ANNESİNİ DEĞİL ABLASINI ARADI
Ayşe Nazlı gidene kadar Poyraz hastanede tek başına. Poyraz gece Ayşe Nazlı'yı aramış uyuduğu için duymamış. Poyraz gece ya da sabah annesini aramamış. Poyraz mahkeme kararıyla babasında kalıyor, annesinin evine gitmek istemiyor. Bunun nedenlerini ben açıklamak durumunda değilim. Ayşe Nazlı hastaneye gidiyor, babası yoğun bakımda… Poyraz, Ayşe'nin kardeşi, kan bağları olmasa da kardeşi. Ayşe bana dedi ki 'anne Poyraz eve gitmek istiyor alacakları varmış' ben de ‘tamam’ dedim. Ayşe ile Poyraz, Reha Bey'in evine gittiler, orada o işleri hallederken, bir telefon geldi; ‘Ayşe Nazlı, Poyraz'ı hastaneye getirsin, yoksa suç duyursun da bulunacağız.’ Ben de kızımı aradım hastaneye ‘kardeşini götür’ dedim. Olay tamamen bu. Ayşe Nazlı ve Poyraz, babalarının evine gitmiştir. Bu iftiraları atanları mahkemeye vermek istemiyorum, çünkü ben bu kötülüklerle uğraşamam. Lütfen iyi insan olmaya çalışın. Çok güvendiğim, yıllar içinde çok güven oluşturduğum, beni seven ve takip eden insanların bazılarından beni yargılayan, suçlayan ve iftiralara inan acımasız yorumlar oldu. Bunlar beni çok üzdü onlara da çok kırgınım.
DENİZ UĞUR: HUKUK KARAR VERDİ
Tüm bu yaşananların ardından Deniz Uğur, sosyal medya hesabından mahkemenin kararını açıkladı. Oyuncu; "Sevgili Nilüfer; Dediğin gibi, hukuk karar verdi.

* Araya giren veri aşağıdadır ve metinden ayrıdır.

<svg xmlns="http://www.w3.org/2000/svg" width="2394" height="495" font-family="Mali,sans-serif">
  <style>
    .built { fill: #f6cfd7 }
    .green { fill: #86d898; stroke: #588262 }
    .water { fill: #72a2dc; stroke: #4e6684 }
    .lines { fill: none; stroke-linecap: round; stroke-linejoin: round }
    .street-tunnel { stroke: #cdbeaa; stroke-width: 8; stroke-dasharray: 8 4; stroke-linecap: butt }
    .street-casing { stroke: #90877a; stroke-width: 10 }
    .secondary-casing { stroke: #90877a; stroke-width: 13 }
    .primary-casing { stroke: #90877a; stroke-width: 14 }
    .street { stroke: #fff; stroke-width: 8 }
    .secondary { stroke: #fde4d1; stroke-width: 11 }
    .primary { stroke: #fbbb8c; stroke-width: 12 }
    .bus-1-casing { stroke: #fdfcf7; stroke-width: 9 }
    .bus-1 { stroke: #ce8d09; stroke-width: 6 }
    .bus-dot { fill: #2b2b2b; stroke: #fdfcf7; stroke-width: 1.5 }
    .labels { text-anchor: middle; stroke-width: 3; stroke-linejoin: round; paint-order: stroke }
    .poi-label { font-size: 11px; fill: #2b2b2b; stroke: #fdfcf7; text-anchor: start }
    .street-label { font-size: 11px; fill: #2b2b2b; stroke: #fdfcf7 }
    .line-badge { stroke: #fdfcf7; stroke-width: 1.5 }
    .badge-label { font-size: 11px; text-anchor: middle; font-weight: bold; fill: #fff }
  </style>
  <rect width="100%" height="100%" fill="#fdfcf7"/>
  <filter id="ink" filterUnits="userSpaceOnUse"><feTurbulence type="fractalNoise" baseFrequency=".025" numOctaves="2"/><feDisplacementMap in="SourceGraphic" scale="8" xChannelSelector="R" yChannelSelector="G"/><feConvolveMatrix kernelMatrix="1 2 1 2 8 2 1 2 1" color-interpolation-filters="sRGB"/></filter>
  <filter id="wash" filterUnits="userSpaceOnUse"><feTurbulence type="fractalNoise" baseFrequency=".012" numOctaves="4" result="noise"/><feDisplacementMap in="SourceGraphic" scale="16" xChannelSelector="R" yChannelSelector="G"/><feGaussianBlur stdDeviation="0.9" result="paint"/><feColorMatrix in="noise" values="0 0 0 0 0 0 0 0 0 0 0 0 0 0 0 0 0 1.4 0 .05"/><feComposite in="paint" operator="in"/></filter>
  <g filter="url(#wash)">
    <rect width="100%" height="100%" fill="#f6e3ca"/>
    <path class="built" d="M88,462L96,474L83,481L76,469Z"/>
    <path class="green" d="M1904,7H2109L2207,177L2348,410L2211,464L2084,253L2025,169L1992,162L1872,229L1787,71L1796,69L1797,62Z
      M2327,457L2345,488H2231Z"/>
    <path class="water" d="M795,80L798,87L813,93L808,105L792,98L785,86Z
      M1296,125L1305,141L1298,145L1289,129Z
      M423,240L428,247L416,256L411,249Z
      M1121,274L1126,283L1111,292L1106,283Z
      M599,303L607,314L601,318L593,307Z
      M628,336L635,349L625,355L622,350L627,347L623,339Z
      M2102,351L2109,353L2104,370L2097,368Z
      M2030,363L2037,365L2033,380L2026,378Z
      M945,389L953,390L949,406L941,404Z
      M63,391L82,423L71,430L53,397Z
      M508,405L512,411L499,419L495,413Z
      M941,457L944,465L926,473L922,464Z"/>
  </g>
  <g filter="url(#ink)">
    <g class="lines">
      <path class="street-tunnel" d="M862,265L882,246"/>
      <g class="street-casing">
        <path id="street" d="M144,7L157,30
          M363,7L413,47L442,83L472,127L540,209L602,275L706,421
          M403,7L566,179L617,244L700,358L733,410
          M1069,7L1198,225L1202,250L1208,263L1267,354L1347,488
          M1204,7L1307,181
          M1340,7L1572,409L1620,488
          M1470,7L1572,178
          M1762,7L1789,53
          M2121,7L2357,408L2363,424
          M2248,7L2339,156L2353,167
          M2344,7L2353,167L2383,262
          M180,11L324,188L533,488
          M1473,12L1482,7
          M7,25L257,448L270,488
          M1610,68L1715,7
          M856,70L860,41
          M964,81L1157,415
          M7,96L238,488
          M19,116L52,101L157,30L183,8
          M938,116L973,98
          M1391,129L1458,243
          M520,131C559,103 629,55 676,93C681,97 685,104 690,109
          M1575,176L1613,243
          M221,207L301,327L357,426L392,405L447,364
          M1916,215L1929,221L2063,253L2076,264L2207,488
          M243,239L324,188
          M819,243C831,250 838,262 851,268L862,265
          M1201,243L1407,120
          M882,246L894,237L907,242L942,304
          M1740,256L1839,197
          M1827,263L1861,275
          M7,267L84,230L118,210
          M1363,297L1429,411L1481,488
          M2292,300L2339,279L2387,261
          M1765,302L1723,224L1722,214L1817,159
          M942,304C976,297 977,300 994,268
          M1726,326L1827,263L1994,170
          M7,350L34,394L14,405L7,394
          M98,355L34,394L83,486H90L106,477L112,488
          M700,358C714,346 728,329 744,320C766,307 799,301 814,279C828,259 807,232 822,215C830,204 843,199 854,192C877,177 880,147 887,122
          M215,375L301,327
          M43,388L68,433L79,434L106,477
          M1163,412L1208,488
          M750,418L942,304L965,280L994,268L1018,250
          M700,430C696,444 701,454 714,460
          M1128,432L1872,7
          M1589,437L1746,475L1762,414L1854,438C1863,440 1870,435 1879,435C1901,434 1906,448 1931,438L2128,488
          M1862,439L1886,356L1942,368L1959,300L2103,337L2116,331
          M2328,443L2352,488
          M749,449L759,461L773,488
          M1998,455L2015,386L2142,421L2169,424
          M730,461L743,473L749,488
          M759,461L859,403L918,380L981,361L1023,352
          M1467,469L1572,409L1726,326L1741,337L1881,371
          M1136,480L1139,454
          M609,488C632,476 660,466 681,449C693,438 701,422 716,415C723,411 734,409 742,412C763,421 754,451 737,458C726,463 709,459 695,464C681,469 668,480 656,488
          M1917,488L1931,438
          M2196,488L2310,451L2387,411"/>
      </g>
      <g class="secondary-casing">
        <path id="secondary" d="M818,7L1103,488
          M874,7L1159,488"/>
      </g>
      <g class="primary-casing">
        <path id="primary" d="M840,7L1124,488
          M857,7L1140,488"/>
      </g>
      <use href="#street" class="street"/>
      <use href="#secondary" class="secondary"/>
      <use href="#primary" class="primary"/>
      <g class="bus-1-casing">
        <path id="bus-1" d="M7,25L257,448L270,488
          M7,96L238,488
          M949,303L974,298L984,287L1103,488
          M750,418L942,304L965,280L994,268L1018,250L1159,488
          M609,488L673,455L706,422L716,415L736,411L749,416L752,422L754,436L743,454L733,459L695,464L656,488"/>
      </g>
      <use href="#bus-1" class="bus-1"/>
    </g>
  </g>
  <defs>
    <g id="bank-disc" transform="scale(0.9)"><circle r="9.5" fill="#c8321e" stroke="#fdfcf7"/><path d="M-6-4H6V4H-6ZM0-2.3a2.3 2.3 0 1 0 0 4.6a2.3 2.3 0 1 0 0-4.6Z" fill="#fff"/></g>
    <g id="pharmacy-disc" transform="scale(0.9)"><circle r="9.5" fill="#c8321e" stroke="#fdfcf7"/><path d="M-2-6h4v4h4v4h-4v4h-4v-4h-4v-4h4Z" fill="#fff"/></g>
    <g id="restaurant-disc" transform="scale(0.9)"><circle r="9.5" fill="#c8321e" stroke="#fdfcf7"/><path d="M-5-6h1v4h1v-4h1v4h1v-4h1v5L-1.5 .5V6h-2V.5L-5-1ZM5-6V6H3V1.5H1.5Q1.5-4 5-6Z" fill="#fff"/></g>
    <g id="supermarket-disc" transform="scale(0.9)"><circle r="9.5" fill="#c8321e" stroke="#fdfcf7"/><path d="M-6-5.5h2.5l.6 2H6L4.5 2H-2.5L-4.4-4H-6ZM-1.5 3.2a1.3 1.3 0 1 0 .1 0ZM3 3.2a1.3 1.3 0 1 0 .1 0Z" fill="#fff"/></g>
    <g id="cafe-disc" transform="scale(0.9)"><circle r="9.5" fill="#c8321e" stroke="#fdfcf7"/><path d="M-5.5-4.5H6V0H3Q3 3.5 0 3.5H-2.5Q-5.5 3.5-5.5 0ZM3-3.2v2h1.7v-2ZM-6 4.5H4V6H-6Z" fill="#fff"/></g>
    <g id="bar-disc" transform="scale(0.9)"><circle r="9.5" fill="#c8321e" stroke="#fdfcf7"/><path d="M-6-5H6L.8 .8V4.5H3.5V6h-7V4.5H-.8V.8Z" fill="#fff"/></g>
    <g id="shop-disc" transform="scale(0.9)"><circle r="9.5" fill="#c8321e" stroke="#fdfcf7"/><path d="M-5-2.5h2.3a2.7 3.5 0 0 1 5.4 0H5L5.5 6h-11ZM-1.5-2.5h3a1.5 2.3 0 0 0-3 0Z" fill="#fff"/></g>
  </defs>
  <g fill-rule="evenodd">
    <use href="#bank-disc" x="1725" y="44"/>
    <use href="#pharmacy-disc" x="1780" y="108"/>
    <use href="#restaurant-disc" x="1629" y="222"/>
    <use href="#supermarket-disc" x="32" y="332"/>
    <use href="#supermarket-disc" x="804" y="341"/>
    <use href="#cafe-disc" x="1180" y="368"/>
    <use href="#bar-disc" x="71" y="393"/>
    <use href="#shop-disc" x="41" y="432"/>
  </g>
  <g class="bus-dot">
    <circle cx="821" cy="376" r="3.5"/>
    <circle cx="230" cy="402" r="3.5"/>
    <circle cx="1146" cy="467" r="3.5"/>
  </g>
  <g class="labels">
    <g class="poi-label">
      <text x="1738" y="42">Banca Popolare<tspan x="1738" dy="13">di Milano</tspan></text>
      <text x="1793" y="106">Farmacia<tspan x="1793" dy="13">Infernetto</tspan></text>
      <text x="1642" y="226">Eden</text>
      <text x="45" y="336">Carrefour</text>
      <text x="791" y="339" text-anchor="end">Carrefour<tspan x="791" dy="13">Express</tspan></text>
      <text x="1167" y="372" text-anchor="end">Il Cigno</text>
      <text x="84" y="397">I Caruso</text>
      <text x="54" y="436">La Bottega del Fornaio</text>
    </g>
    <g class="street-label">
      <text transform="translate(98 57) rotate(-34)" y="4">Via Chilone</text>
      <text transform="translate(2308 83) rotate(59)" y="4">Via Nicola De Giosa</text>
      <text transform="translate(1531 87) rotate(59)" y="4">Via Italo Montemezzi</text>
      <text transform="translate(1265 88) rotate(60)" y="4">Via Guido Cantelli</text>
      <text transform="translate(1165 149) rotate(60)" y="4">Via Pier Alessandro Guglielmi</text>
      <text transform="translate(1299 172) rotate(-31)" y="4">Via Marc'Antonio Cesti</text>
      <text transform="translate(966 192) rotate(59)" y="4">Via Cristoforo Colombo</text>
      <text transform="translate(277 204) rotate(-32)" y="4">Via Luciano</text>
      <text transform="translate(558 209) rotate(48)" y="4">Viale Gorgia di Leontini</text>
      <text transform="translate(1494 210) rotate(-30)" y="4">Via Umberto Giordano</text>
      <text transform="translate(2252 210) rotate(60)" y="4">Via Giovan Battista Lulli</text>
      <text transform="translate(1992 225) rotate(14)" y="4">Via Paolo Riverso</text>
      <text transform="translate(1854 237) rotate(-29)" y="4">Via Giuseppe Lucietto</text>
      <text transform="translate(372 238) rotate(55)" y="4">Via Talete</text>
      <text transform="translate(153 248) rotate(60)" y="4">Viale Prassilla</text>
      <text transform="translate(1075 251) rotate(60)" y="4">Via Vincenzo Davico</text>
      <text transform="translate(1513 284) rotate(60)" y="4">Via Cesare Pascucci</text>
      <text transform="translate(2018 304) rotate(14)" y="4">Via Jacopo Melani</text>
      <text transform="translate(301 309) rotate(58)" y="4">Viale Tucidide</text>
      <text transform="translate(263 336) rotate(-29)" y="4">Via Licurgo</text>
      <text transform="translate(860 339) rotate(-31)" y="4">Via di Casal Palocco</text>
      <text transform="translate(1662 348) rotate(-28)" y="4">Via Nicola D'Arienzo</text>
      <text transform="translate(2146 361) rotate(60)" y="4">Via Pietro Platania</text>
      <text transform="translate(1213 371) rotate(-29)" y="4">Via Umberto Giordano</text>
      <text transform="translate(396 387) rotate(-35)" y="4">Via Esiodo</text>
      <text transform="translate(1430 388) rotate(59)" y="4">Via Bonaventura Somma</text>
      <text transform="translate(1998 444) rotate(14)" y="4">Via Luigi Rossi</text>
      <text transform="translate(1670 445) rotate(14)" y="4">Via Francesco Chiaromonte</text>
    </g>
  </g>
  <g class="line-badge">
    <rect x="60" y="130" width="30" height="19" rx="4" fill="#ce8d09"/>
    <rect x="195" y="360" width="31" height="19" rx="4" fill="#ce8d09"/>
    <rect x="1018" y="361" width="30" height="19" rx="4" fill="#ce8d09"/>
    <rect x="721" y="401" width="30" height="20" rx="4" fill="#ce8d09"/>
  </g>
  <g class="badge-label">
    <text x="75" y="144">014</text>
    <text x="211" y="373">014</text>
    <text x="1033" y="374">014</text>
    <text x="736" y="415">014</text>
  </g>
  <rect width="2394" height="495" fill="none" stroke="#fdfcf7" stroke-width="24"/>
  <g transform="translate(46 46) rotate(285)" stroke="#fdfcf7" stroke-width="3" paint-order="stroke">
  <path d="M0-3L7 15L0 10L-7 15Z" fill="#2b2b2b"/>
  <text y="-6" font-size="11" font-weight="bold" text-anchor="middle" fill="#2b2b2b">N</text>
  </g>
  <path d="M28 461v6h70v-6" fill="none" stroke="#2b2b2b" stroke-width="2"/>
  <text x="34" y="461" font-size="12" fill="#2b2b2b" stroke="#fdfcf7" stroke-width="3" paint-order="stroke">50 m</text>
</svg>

Çocuğumun bana teslim edilmesini sağlamanızı rica ediyorum. Çocuğumun bana, benim de ona ihtiyacım var. Avukatım, Reha’nın avukatına kararı attı. Beni çocuğumdan artık ayırmayın" dedi.
"KIZIM EVDE AĞLIYOR"
Deniz Uğur, daha sonra sosyal medya hesabından yaptığı paylaşımda ise "Mahkeme kararına rağmen avukatıma "Biz çocuğu teslim etmiyoruz, gelin alabiliyorsanız alın" ne demek? Beni kan bağı olmayan insanlar araya girmeden çocuğumla psikologlar eşliğinde yüz yüze görüştürecek bir Allah'ın kulu yok mu bu memlekette? Gidip adam dövmem mi gerekiyor?" ifadelerine yer verdi. Uğur, ayrıca "Kızım evde 'Kardeşimi getirsinler' diye ağlıyor. Hasta mısınız siz? Mafya mısınız? soruyorum..." notunu düştü.